What you should do:
Reproduce, word for word, the stretch of the celebrity gossip column from "Isaiah Mustafa—aka the" through "the good stuff.".

Isaiah Mustafa—aka the Old Spice Guy—is everywhere we turn: on our TV, in our movie theater previews and a gazillion Web sites. And now, the former NFL player’s announced that he scored a role in the upcoming Jennifer Aniston flick “Horrible Bosses.” How do we get your life, dude? Is it just the body wash? We’ll trade you any beer you want for a bottle of the good stuff.
Vogue’s annual Costume Institute Gala takes place on Monday night, and you’re in charge for the first time. Good luck with that whole thing.
You’ve been planning for 10 months, telling New York Magazine, “I’m shocked the planning started so early, but it does. It takes almost a year. You get two months off and then right back at it.”

Information supplied:
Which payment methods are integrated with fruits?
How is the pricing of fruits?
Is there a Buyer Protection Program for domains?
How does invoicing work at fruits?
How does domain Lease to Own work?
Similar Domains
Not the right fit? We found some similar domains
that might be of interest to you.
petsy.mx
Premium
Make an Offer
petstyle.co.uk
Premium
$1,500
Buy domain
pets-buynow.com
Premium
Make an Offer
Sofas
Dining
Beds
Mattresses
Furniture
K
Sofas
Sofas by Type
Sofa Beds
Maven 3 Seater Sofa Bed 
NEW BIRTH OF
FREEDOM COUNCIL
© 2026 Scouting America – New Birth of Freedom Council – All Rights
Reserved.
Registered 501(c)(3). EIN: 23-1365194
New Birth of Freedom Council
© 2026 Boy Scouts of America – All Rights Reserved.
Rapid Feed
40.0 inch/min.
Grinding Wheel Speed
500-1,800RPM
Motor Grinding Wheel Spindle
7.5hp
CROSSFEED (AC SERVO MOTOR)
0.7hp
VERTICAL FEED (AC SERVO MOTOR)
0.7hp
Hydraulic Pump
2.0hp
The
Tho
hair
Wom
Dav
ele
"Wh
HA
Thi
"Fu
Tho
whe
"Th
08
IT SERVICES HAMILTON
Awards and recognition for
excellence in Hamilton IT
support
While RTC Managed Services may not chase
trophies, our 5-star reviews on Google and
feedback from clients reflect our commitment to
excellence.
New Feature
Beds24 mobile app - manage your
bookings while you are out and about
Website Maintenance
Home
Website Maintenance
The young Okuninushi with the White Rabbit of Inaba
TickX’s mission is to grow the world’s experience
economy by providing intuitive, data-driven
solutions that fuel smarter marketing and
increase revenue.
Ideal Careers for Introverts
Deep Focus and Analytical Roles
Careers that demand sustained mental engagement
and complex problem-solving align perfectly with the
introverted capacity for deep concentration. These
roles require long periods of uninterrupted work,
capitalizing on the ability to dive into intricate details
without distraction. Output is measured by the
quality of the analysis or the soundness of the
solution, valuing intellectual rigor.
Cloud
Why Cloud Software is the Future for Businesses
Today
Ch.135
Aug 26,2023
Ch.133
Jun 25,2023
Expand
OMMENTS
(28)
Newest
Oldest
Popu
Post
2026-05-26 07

Task solution:
Isaiah Mustafa—aka the Old Spice Guy—is everywhere we turn: on our TV, in our movie theater previews and a gazillion Web sites. And now, the former NFL player’s announced that he scored a role in the upcoming Jennifer Aniston flick “Horrible Bosses.” How do we get your life, dude? Is it just the body wash? We’ll trade you any beer you want for a bottle of the good stuff.